13 Reasons Why : la série qui pousse les ados à s'intéresser au suicide
Une série peut-elle pousser les ados à se suicider ? "13 Reasons Why", diffusée sur la plateforme de vidéos à la demande Netflix, montre pendant treize épisodes un adolescent écoutant le journal enregistré par une de ses amies avant qu'elle ne se suicide, et dans lequel elle décrit ses difficultés.
Le succès de cette série a en tout cas provoqué une nette augmentation des recherches sur internet à propos du suicide et des moyens de se suicider, selon une étude publiée lundi.
Cette étude, parue dans le Journal of the American Medical Association, Internal Medicine, n'a pas observé l'évolution du nombre de suicides. Mais elle a constaté un accroissement de 19% des recherches sur ce sujet ce qui est préoccupant, estiment les scientifiques, exhortant Netflix à retirer sa série pour la modifier. "Il y a eu entre 900.000 et 1,5 million de recherches supplémentaires sur le suicide durant les 19 jours ayant suivi la diffusion de la série", précise Mark Dredze, professeur de science informatique à l'université Johns Hopkins.
Des requêtes telles "Comment se suicider" ont augmenté de 26% tandis que des mots clé "se suicider" étaient en hausse de 18% et "comment mettre fin à ses jours" de 9%. Des recherches sur "la prévention du suicide" ont fait un bond de 23%.
Le suicide est la deuxième cause de mortalité des jeunes aux Etats-Unis
Les chercheurs ont analysé les tendances des recherches sur Google aux Etats-Unis entre le 31 mars, premier jour de diffusion de la série, et le 18 avril. Ils ont arrêté leur étude à cette date en raison du suicide en prison de l'ancienne vedette de football américain, Aaron Hernandez le 19 avril qui aurait faussé leurs travaux. Les auteurs ont comparé les données recueillies avec celles des trois mois ayant précédé la diffusion de la série.
Il n'est pas vraiment possible de savoir si certaines de ces recherches sur internet sont effectivement liées à des suicides mais de précédentes études ont mis en évidence un lien entre un accroissement de ces recherches sur les moyens de mettre fin à ses jours et l'acte lui-même, relève John Ayers, professeur à la faculté de santé publique de l'université d'Etat de San Diego.
Aux Etats-Unis, le décès d’un jeune sur six était le résultat d’un suicide selon un rapport paru en 2013, ce qui en fait la deuxième cause de mortalité parmi cette catégorie d’âge. Le taux a grimpé sur les dernières années, et le nombre d’adolescents confessant avoir sérieusement envisagé de mettre fin à leurs jours a augmenté de près de 4% entre 2009 et 2015.
L’OMS déconseille de montrer le suicide à l’écran
La diffusion de "13 reasons why" avait coïncidé avec une sensibilisation aux moyens d'empêcher le suicide.
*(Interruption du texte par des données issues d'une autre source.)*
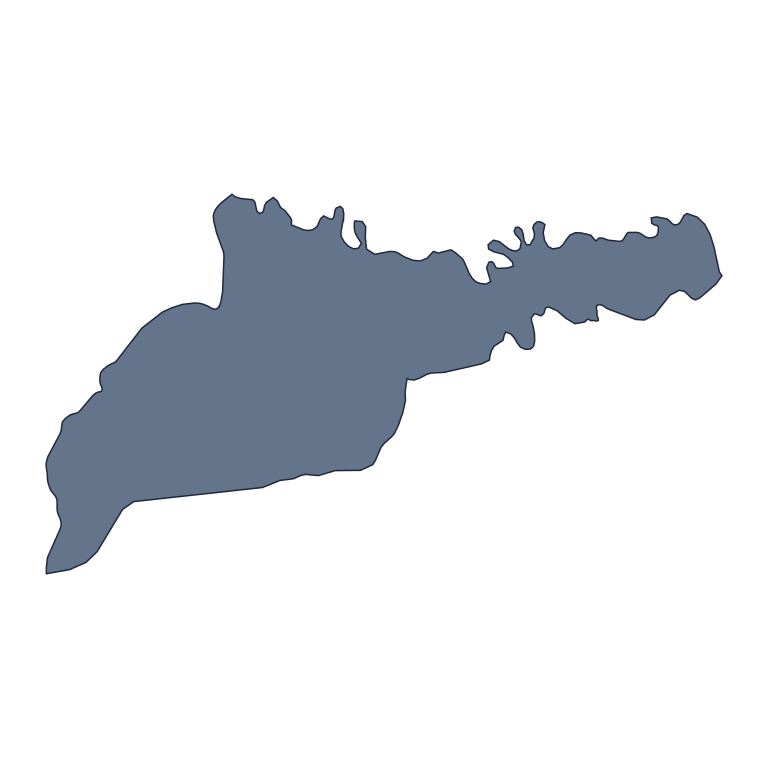 outline of Chernivtsi
{"feature_id": "UKR-288", "entity_name": "Chernivtsi", "entity_type": "Region", "adm_level": 1, "iso_a3": "UKR", "parent_name": "Ukraine", "parent_adm1": "", "projection": "mercator", "projection_center": [26.206, 48.196], "detail": "fine", "context": "isolated", "style": "filled", "palette": "slate", "viewbox_px": 768, "rotation_deg": 0, "n_neighbors": 0, "source": "natural_earth", "source_scale": "10m", "svg_char_len": 4244}
<svg xmlns="http://www.w3.org/2000/svg" viewBox="0 0 768 768"><path d="M489.5,360.1L481.5,363.9L448.4,371.4L444.1,372.4L431.7,373.0L427.2,374.2L418.5,378.6L414.1,380.0L409.2,379.5L407.0,378.6L405.1,391.6L405.5,400.5L402.7,412.9L398.4,425.2L394.4,433.5L391.2,437.2L384.4,443.1L381.1,447.2L375.3,460.6L372.8,464.6L360.4,470.4L354.3,470.4L335.1,470.6L318.4,475.6L305.9,474.4L301.5,475.2L293.6,478.7L279.8,480.5L262.5,487.5L133.7,501.6L122.5,509.5L97.1,551.7L86.1,562.3L69.7,569.6L50.0,573.1L46.4,573.7L46.3,568.9L46.4,566.9L47.4,558.1L47.8,556.8L60.1,529.1L61.1,525.9L61.1,524.4L61.1,522.8L60.8,521.3L60.5,519.9L60.1,518.6L58.0,513.8L57.3,511.1L57.1,509.6L57.1,501.3L56.8,499.8L56.5,498.5L56.0,497.3L55.4,496.2L51.4,491.2L50.7,490.1L50.1,489.0L48.0,482.5L47.5,479.6L47.2,473.2L46.1,466.0L46.1,464.4L46.2,463.1L47.0,459.5L47.9,456.6L59.8,434.2L61.1,430.9L62.0,424.1L62.2,422.6L63.4,420.7L65.2,418.6L69.6,415.3L72.3,414.2L77.3,412.8L78.4,412.2L79.4,411.4L93.0,395.3L95.8,393.1L98.1,392.0L99.6,391.9L101.0,391.5L101.9,390.5L102.2,388.7L101.8,387.3L100.7,384.7L100.3,383.4L100.0,382.0L99.8,380.5L99.9,377.1L100.1,375.5L100.4,373.9L100.9,372.5L102.0,370.8L103.8,368.9L107.7,365.9L111.4,363.8L114.4,362.7L116.5,360.9L141.9,328.1L162.1,312.3L171.8,307.8L182.4,304.4L194.4,303.0L199.7,303.3L202.8,304.1L208.1,306.2L210.7,307.8L213.0,308.8L214.4,309.1L215.9,309.1L217.3,308.4L218.6,307.3L219.8,304.9L220.9,301.7L222.6,291.6L224.0,256.4L223.6,252.1L216.6,232.9L213.9,221.7L213.3,217.0L213.4,215.2L213.9,213.1L215.3,210.0L216.5,208.1L218.9,205.1L222.1,202.1L232.0,194.3L235.3,196.9L241.2,198.6L252.7,199.7L254.8,201.8L256.9,211.3L259.8,213.5L262.7,212.3L263.8,209.5L264.5,205.9L266.2,202.4L273.3,197.5L277.3,201.0L280.5,207.4L285.1,210.8L290.6,217.8L291.6,220.3L291.4,223.9L291.5,225.0L304.2,230.0L308.5,230.5L312.7,229.7L317.0,226.7L320.5,218.8L323.6,215.9L330.1,219.1L332.6,218.9L333.9,216.8L335.0,210.3L336.2,208.1L340.3,206.4L342.8,208.7L343.8,214.0L343.4,221.6L343.4,218.9L341.0,232.0L341.2,236.5L344.3,242.0L348.3,246.2L353.4,248.8L358.2,248.3L361.4,243.3L357.3,237.0L355.2,232.9L354.3,228.4L354.3,222.7L354.9,220.9L362.3,221.6L365.7,226.7L365.3,238.0L366.6,249.2L374.9,254.3L390.1,251.4L394.8,251.7L398.0,253.0L404.6,257.0L413.1,260.3L420.5,260.9L427.2,258.1L433.4,251.4L438.2,253.1L450.9,249.8L455.7,252.9L462.6,259.0L464.4,262.2L469.1,273.3L472.4,278.5L476.0,281.8L480.4,283.5L486.3,284.1L490.6,281.4L486.6,267.9L488.9,262.2L492.0,261.6L493.9,263.6L495.1,266.3L496.2,267.9L499.0,268.4L507.8,267.9L513.4,266.1L512.4,262.2L508.0,257.6L503.4,254.3L493.5,251.7L488.6,249.0L488.1,244.8L493.4,240.2L499.2,241.6L508.8,248.9L512.7,250.6L516.8,251.0L520.0,248.6L521.3,242.0L520.2,239.6L515.3,234.1L514.2,231.1L515.6,227.4L518.6,227.2L521.7,229.7L523.1,233.8L524.1,240.5L526.6,244.9L530.1,244.7L534.0,237.9L534.5,233.8L532.8,227.9L534.0,224.6L536.6,222.1L539.4,221.7L542.2,222.6L544.9,224.6L543.2,232.7L544.6,240.6L548.2,246.6L552.8,248.9L559.6,247.7L563.3,244.4L566.1,239.9L570.0,235.1L575.4,232.7L581.1,232.9L590.7,235.1L594.3,239.3L595.9,240.8L597.0,240.1L598.1,238.7L599.6,237.9L602.8,238.2L608.1,240.1L619.5,241.4L622.0,240.8L623.7,239.0L626.8,233.6L628.3,232.4L637.3,232.4L640.1,233.3L645.9,237.1L649.1,237.9L652.1,237.6L654.7,237.0L656.8,235.4L658.1,232.4L658.4,227.0L656.8,225.3L654.2,224.9L651.7,223.1L651.2,217.9L656.6,216.9L667.1,218.9L669.6,221.0L671.8,223.4L674.2,224.9L677.6,224.6L680.3,222.3L683.9,215.6L686.9,213.5L697.2,217.1L704.7,224.3L710.0,234.3L713.8,246.2L719.4,272.0L721.9,275.7L721.9,275.8L715.9,284.1L700.0,297.7L695.6,299.9L692.0,298.5L684.6,291.5L679.5,290.2L670.0,295.1L655.8,313.0L654.4,314.8L644.5,320.0L635.9,319.5L607.8,308.9L602.4,305.4L599.6,304.6L596.7,305.6L596.4,308.5L597.1,311.8L597.0,314.4L597.2,316.0L598.1,318.2L598.4,320.2L597.0,321.1L593.8,320.5L591.0,320.7L589.2,319.6L587.3,319.3L584.8,322.0L574.9,323.7L565.8,318.2L557.2,310.8L548.5,306.9L545.7,307.9L544.7,310.3L544.0,313.2L541.7,315.6L539.9,315.6L535.6,313.8L534.2,314.0L531.4,317.8L531.6,321.4L533.1,326.1L534.5,333.7L534.7,341.2L533.5,346.3L530.6,349.0L525.4,349.4L520.5,347.2L517.2,342.9L514.5,338.1L510.9,334.0L505.7,332.0L504.2,335.4L502.9,340.5L494.3,346.0L491.4,350.7L489.7,356.9L489.5,360.1Z" fill="#64748b" stroke="#1e293b" stroke-width="1.5"/></svg>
Le compte Twitter de la série contient notamment un lien vers 13reasonswhy.info, avec numéros d'assistance à contacter et informations de prévention dans le monde entier.
Mais "nos résultats confortent les pires craintes des critiques de cette série selon lesquels elle a peut-être inspiré un grand nombre de personnes avec des idées suicidaires à passer à l'acte en recherchant des informations sur comment procéder", poursuit John Ayers. "Nous avons toujours pensé que cette série susciterait davantage de discussions sur ce sujet difficile et cette intéressante étude quasi-expérimentale le confirme", a réagi Netflix dans un communiqué. "Nous sommes intéressés par davantage de recherche sur le sujet et à utiliser tout ce que nous apprenons dans la préparation en cours de la seconde saison", a ajouté la plateforme vidéo.
Les chercheurs estiment que les conséquences potentiellement néfastes de cette série auraient pu être évitées en suivant les recommandations existantes. "L'Organisation Mondiale de la Santé (OMS) a publié des directives pour les médias afin d'éviter justement ce problème", explique Jon-Patrick Allem de l'université de Californie du Sud, qui a participé à l'étude. L'OMS a notamment déconseillé de montrer le suicide lui-même ou de l'évoquer longtemps dans une série ou un film.
Or "Thirteen reasons why" consacre 13 heures à une victime de suicide, montrant même l'acte avec de nombreux détails macabres, déplorent les auteurs de l'étude. "Ces problèmes sont exacerbés par le fait que ces images en ligne soient accessibles pendant très longtemps et puissent être ainsi vues par un très grand nombre de personnes", relève Eric Leas, de l'université d'Etat de San Diego. De ce fait, "nous pressons Netflix d'arrêter la diffusion de la série et de la modifier pour se conformer aux recommandations de l'OMS avant de la rediffuser", conclut le professeur Ayers.